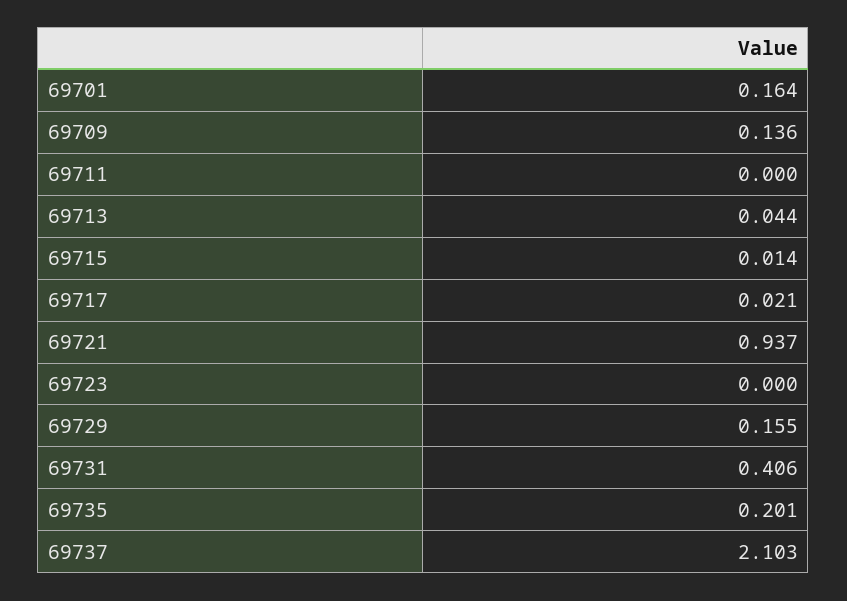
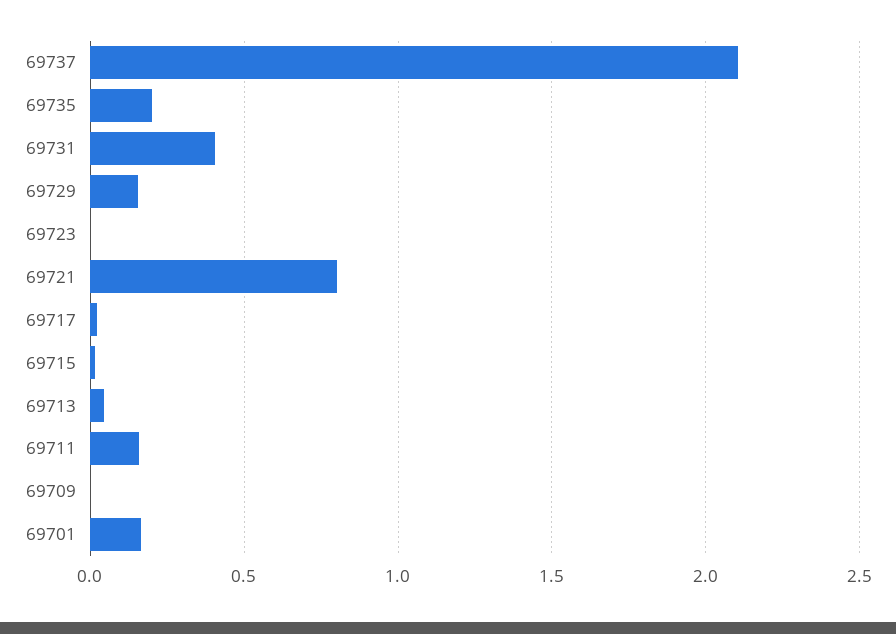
  {
    "69701": 0.164,
-   "69709": 0.136,
+   "69709": 0,
-   "69711": 0,
+   "69711": 0.15,
    "69713": 0.044,
    "69715": 0.014,
    "69717": 0.021,
-   "69721": 0.937,
+   "69721": 0.8,
    "69723": 0,
    "69729": 0.155,
    "69731": 0.406,
    "69735": 0.201,
    "69737": 2.103
  }

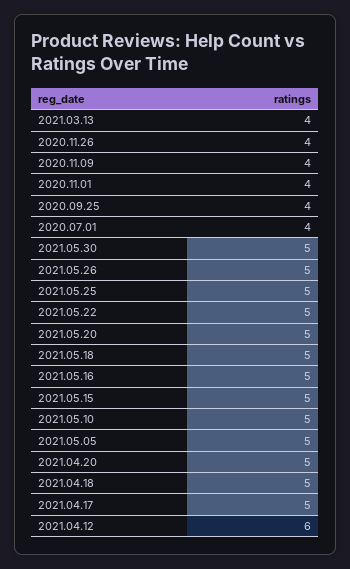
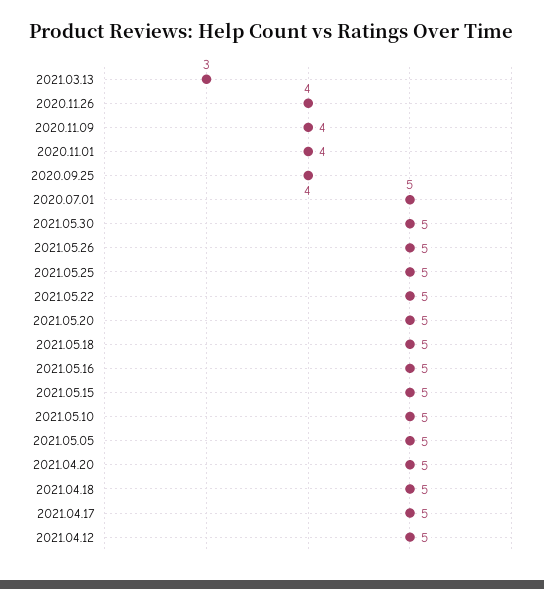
  {
-   "2021.03.13": 4,
+   "2021.03.13": 3,
    "2020.11.26": 4,
    "2020.11.09": 4,
    "2020.11.01": 4,
    "2020.09.25": 4,
-   "2020.07.01": 4,
+   "2020.07.01": 5,
    "2021.05.30": 5,
    "2021.05.26": 5,
    "2021.05.25": 5,
    "2021.05.22": 5,
    "2021.05.20": 5,
    "2021.05.18": 5,
    "2021.05.16": 5,
    "2021.05.15": 5,
    "2021.05.10": 5,
    "2021.05.05": 5,
    "2021.04.20": 5,
    "2021.04.18": 5,
    "2021.04.17": 5,
-   "2021.04.12": 6
+   "2021.04.12": 5
  }

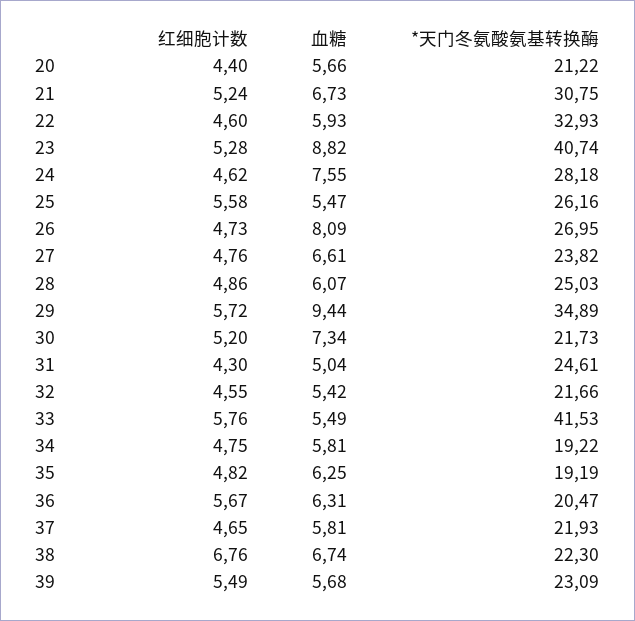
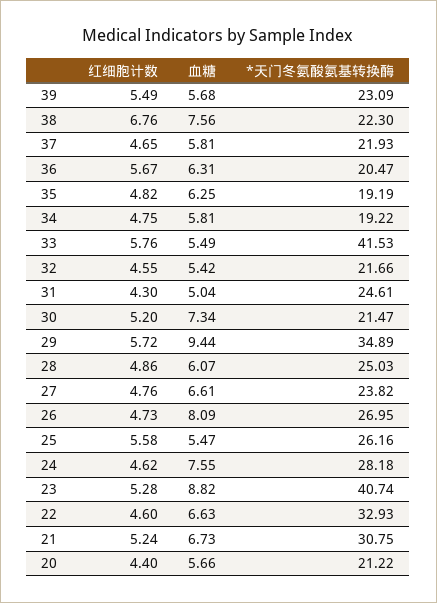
  {
    "红细胞计数": {
      "20": 4.4,
      "21": 5.24,
      "22": 4.6,
      "23": 5.28,
      "24": 4.62,
      "25": 5.58,
      "26": 4.73,
      "27": 4.76,
      "28": 4.86,
      "29": 5.72,
      "30": 5.2,
      "31": 4.3,
      "32": 4.55,
      "33": 5.76,
      "34": 4.75,
      "35": 4.82,
      "36": 5.67,
      "37": 4.65,
      "38": 6.76,
      "39": 5.49
    },
    "血糖": {
      "20": 5.66,
      "21": 6.73,
-     "22": 5.93,
+     "22": 6.63,
      "23": 8.82,
      "24": 7.55,
      "25": 5.47,
      "26": 8.09,
      "27": 6.61,
      "28": 6.07,
      "29": 9.44,
      "30": 7.34,
      "31": 5.04,
      "32": 5.42,
      "33": 5.49,
      "34": 5.81,
      "35": 6.25,
      "36": 6.31,
      "37": 5.81,
-     "38": 6.74,
+     "38": 7.56,
      "39": 5.68
    },
    "*天门冬氨酸氨基转换酶": {
      "20": 21.22,
      "21": 30.75,
      "22": 32.93,
      "23": 40.74,
      "24": 28.18,
      "25": 26.16,
      "26": 26.95,
      "27": 23.82,
      "28": 25.03,
      "29": 34.89,
-     "30": 21.73,
+     "30": 21.47,
      "31": 24.61,
      "32": 21.66,
      "33": 41.53,
      "34": 19.22,
      "35": 19.19,
      "36": 20.47,
      "37": 21.93,
      "38": 22.3,
      "39": 23.09
    }
  }

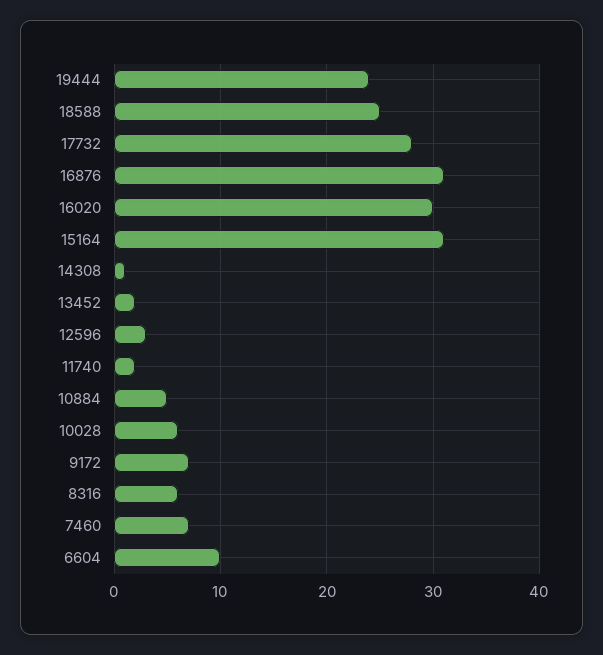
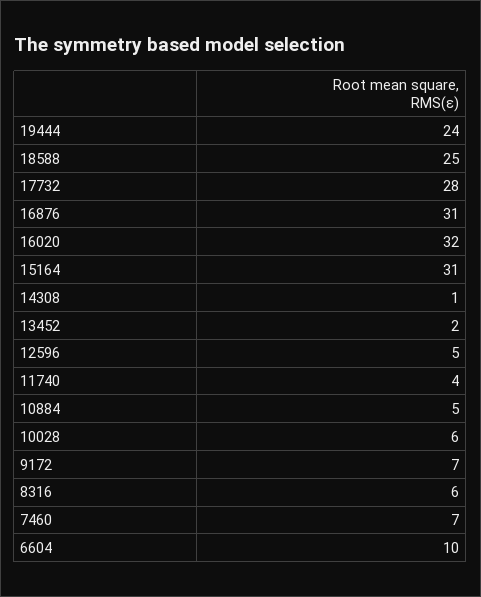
  {
    "19444": 24,
    "18588": 25,
    "17732": 28,
    "16876": 31,
-   "16020": 30,
+   "16020": 32,
    "15164": 31,
    "14308": 1,
    "13452": 2,
-   "12596": 3,
+   "12596": 5,
-   "11740": 2,
+   "11740": 4,
    "10884": 5,
    "10028": 6,
    "9172": 7,
    "8316": 6,
    "7460": 7,
    "6604": 10
  }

> **THE TASK**
The output is the data above, repeated exactly, with pictures omitted.

> **RESULT FOR THIS TASK**
  {
    "69701": 0.164,
-   "69709": 0.136,
+   "69709": 0,
-   "69711": 0,
+   "69711": 0.15,
    "69713": 0.044,
    "69715": 0.014,
    "69717": 0.021,
-   "69721": 0.937,
+   "69721": 0.8,
    "69723": 0,
    "69729": 0.155,
    "69731": 0.406,
    "69735": 0.201,
    "69737": 2.103
  }

  {
-   "2021.03.13": 4,
+   "2021.03.13": 3,
    "2020.11.26": 4,
    "2020.11.09": 4,
    "2020.11.01": 4,
    "2020.09.25": 4,
-   "2020.07.01": 4,
+   "2020.07.01": 5,
    "2021.05.30": 5,
    "2021.05.26": 5,
    "2021.05.25": 5,
    "2021.05.22": 5,
    "2021.05.20": 5,
    "2021.05.18": 5,
    "2021.05.16": 5,
    "2021.05.15": 5,
    "2021.05.10": 5,
    "2021.05.05": 5,
    "2021.04.20": 5,
    "2021.04.18": 5,
    "2021.04.17": 5,
-   "2021.04.12": 6
+   "2021.04.12": 5
  }

  {
    "红细胞计数": {
      "20": 4.4,
      "21": 5.24,
      "22": 4.6,
      "23": 5.28,
      "24": 4.62,
      "25": 5.58,
      "26": 4.73,
      "27": 4.76,
      "28": 4.86,
      "29": 5.72,
      "30": 5.2,
      "31": 4.3,
      "32": 4.55,
      "33": 5.76,
      "34": 4.75,
      "35": 4.82,
      "36": 5.67,
      "37": 4.65,
      "38": 6.76,
      "39": 5.49
    },
    "血糖": {
      "20": 5.66,
      "21": 6.73,
-     "22": 5.93,
+     "22": 6.63,
      "23": 8.82,
      "24": 7.55,
      "25": 5.47,
      "26": 8.09,
      "27": 6.61,
      "28": 6.07,
      "29": 9.44,
      "30": 7.34,
      "31": 5.04,
      "32": 5.42,
      "33": 5.49,
      "34": 5.81,
      "35": 6.25,
      "36": 6.31,
      "37": 5.81,
-     "38": 6.74,
+     "38": 7.56,
      "39": 5.68
    },
    "*天门冬氨酸氨基转换酶": {
      "20": 21.22,
      "21": 30.75,
      "22": 32.93,
      "23": 40.74,
      "24": 28.18,
      "25": 26.16,
      "26": 26.95,
      "27": 23.82,
      "28": 25.03,
      "29": 34.89,
-     "30": 21.73,
+     "30": 21.47,
      "31": 24.61,
      "32": 21.66,
      "33": 41.53,
      "34": 19.22,
      "35": 19.19,
      "36": 20.47,
      "37": 21.93,
      "38": 22.3,
      "39": 23.09
    }
  }

  {
    "19444": 24,
    "18588": 25,
    "17732": 28,
    "16876": 31,
-   "16020": 30,
+   "16020": 32,
    "15164": 31,
    "14308": 1,
    "13452": 2,
-   "12596": 3,
+   "12596": 5,
-   "11740": 2,
+   "11740": 4,
    "10884": 5,
    "10028": 6,
    "9172": 7,
    "8316": 6,
    "7460": 7,
    "6604": 10
  }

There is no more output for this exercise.